Le premier problème est que le cyclone a fait bondir le prix de l'essence. Il a dépassé 3 $US le gallon (79 ¢US le litre) dans de nombreuses régions et la télévision fait état de 5 $US (1,32 $US le litre) par endroits. Jusqu'à présent, les consommateurs avaient tenu le choc, mais on se rapproche des niveaux jugés insupportables par tous.

«La cherté de l'énergie commence à concerner tout le monde, pas seulement les ménages à bas revenus», souligne Michael Niemira, le chef économiste du Conseil international des centres commerciaux (ICSC). Avant même le passage de Katrina, le prix de l'essence avait déjà affecté les ventes des grandes chaînes visant les ménages les plus modestes. Ainsi, Wal-Mart a enregistré un chiffre d'affaires en hausse de 3,3 % seulement en août, dans le bas de ses prévisions.
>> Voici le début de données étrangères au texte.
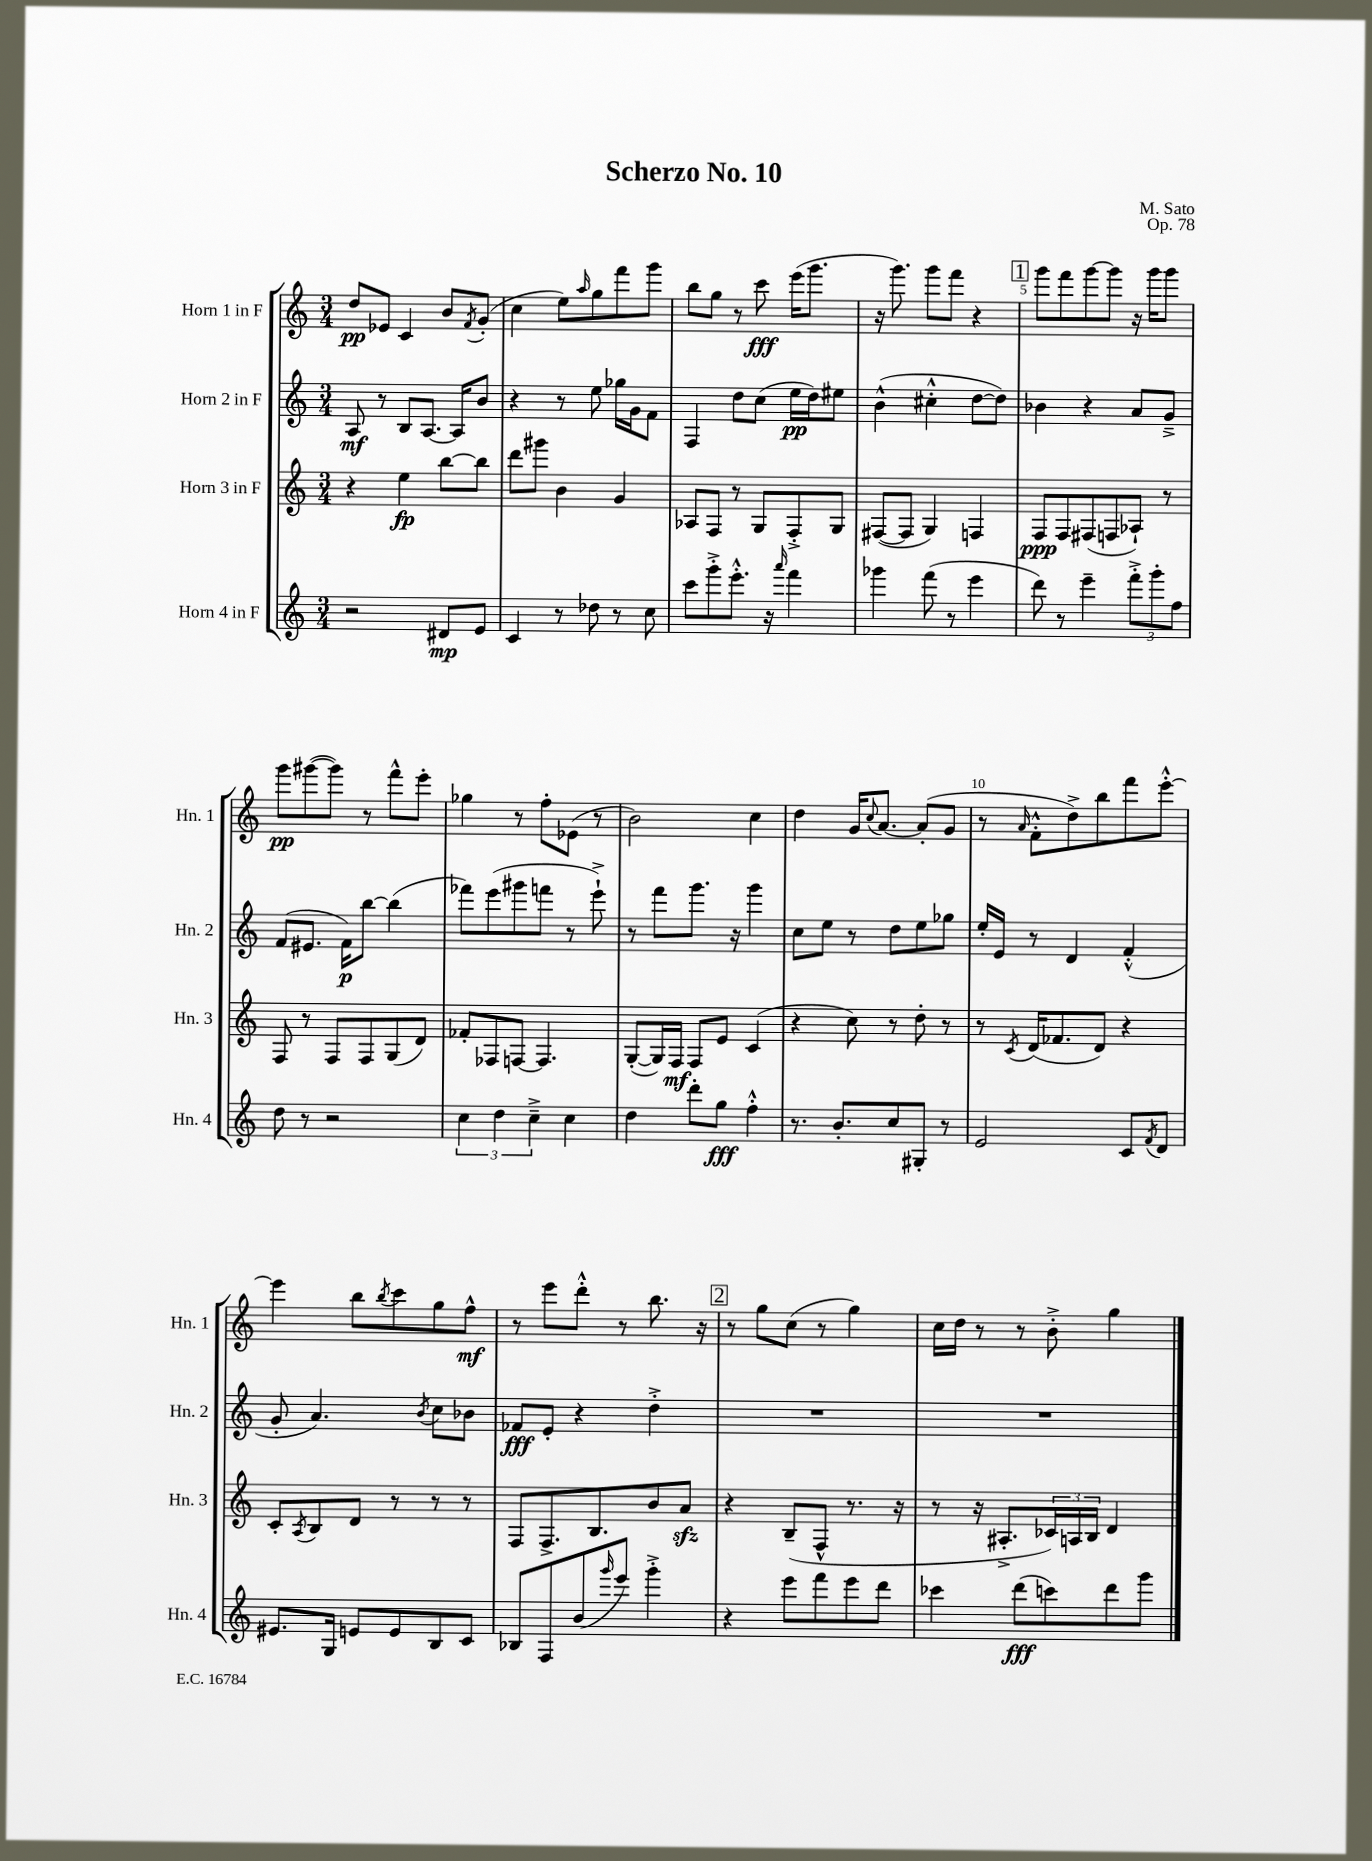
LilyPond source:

\header { title = "Scherzo No. 10" composer = "M. Sato" opus = "Op. 78" }
<<
\new StaffGroup <<
\new Staff = "s0" \with { instrumentName = "Horn 1 in F" shortInstrumentName = "Hn. 1" } {
    \clef treble \key c \major \numericTimeSignature \time 3/4
    d''8\pp ees'8 c'4 b'8 \acciaccatura { f'8 } g'8-.( |
    c''4 e''8) \grace { a''16 } g''8 f'''8 g'''8 |
    b''8 g''8 r8 c'''8\fff e'''16( g'''8. |
    r16 g'''8.) g'''8 f'''8 r4 |
    \mark \markup { \box "1" } g'''8 f'''8 g'''8~ g'''8 r16 g'''16 g'''8 |
    g'''8\pp gis'''8~( gis'''8) r8 f'''8-^ e'''8-. |
    ges''4 r8 f''8-. ees'8( r8 |
    b'2) c''4 |
    d''4 g'16 \appoggiatura { c''8 } a'8.~ a'8-.( g'8 |
    r8 \grace { a'16 } f'8-.-^ d''8->) b''8 f'''8 e'''8~-.-^ |
    e'''4 b''8 \acciaccatura { b''8 } c'''8 g''8 f''8-^\mf |
    r8 e'''8 d'''8-.-^ r8 b''8. r16 |
    \mark \markup { \box "2" } r8 g''8 c''8( r8 g''4) |
    c''16 d''16 r8 r8 b'8-.-> g''4 \bar "|." |
}
\new Staff = "s1" \with { instrumentName = "Horn 2 in F" shortInstrumentName = "Hn. 2" } {
    \clef treble \key c \major \numericTimeSignature \time 3/4
    a8\mf r8 b8 a8.~ a16 b'8 |
    r4 r8 e''8 ges''16 g'16 f'8 |
    f4 d''8 c''8( e''16\pp d''16) eis''8 |
    b'4-^( cis''4-.-^ d''8~ d''8) |
    \mark \markup { \box "1" } bes'4 r4 a'8 g'8---> |
    f'8( eis'8. f'16\p) b''8~ b''4( |
    fes'''8) e'''8( gis'''8 f'''8 r8 e'''8-!->) |
    r8 f'''8 g'''8. r16 g'''4 |
    c''8 e''8 r8 d''8 e''8 ges''8 |
    e''16-. e'16 r8 d'4 f'4-.-^( |
    g'8-. a'4.) \acciaccatura { b'8 } c''8 bes'8 |
    fes'8\fff e'8-. r4 d''4-.-> |
    \mark \markup { \box "2" } R2. |
    R2. \bar "|." |
}
\new Staff = "s2" \with { instrumentName = "Horn 3 in F" shortInstrumentName = "Hn. 3" } {
    \clef treble \key c \major \numericTimeSignature \time 3/4
    r4 e''4\fp b''8~ b''8 |
    d'''8 gis'''8 b'4 g'4 |
    aes8 f8 r8 g8 f8-.-> g8 |
    fis8~( fis8 g4) f4 |
    \mark \markup { \box "1" } f8\ppp f8 fis8( f8 aes8-!) r8 |
    f8 r8 f8 f8 g8( d'8) |
    fes'8-. fes8 f8~ f4. |
    g8~-.( g16) f16\mf f8 e'8 c'4( |
    r4 c''8) r8 d''8-. r8 |
    r8 \acciaccatura { c'8 } d'16( fes'8. d'8) r4 |
    c'8-. \acciaccatura { a8 } b8 d'8 r8 r8 r8 |
    f8 f8.-> b8. b'8 a'8\sfz |
    \mark \markup { \box "2" } r4 b8--( f8-^ r8. r16 |
    r8 r16 ais8.-.-> \tuplet 3/2 { ces'16) a16 b16 } d'4 \bar "|." |
}
\new Staff = "s3" \with { instrumentName = "Horn 4 in F" shortInstrumentName = "Hn. 4" } {
    \clef treble \key c \major \numericTimeSignature \time 3/4
    r2 dis'8\mp e'8 |
    c'4 r8 des''8 r8 c''8 |
    c'''8 g'''8-.-> e'''8.-.-^ r16 \grace { a'''16 } f'''4 |
    ges'''4 f'''8( r8 e'''4 |
    \mark \markup { \box "1" } d'''8) r8 e'''4-- \tuplet 3/2 { f'''8-.-> g'''8-. f''8 } |
    d''8 r8 r2 |
    \tuplet 3/2 { c''4 d''4 c''4---> } c''4 |
    d''4 d'''8-. g''8\fff f''4-.-^ |
    r8. b'8.-. c''8 gis8-. r8 |
    e'2 c'8 \acciaccatura { f'8 } d'8 |
    eis'8. g16 e'8 e'8 b8 c'8 |
    bes8 f8 b'8( \grace { g'''16 } e'''8) g'''4-.-> |
    \mark \markup { \box "2" } r4 e'''8 f'''8 e'''8 d'''8 |
    ces'''4 d'''8\fff( c'''8) d'''8 g'''8 \bar "|." |
}
>>
>>
\layout { \context { \Score \override BarNumber.break-visibility = ##(#f #t #t) barNumberVisibility = #(every-nth-bar-number-visible 5) } }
L'autre impact négatif pour la consommation est qu'elle dépend beaucoup de la confiance. Or elle risque de souffrir des images de désastre humanitaire ou de plateformes pétrolières détruites. «La vraie inquiétude concerne plus l'approvisionnement que le prix de l'essence», note Justin McNaull, porte-parole de l'association automobile AAA.

Les queues ont déjà commencé à s'allonger dans certaines stations essence, ravivant le mauvais souvenir de la pénurie liée au choc pétrolier au début des années 70.

La Réserve fédérale, bien consciente de l'importance du facteur confiance dans l'économie, va devoir jouer serrer. «Avec l'essence à plus de 3 $US le gallon, la Fed va peut-être y réfléchir à deux fois avant d'augmenter ses taux en septembre» comme le prévoyaient les analystes jusque-là, estime Mark Vitner, de la banque Wachovia.

Enfin, même si la reconstruction devrait avoir un effet positif sur la consommation, elle risque de laisser des porte-monnaie vides au moment des fêtes de fin d'année, au grand dam des commerçants qui réalisent là l'essentiel de leur chiffre d'affaires.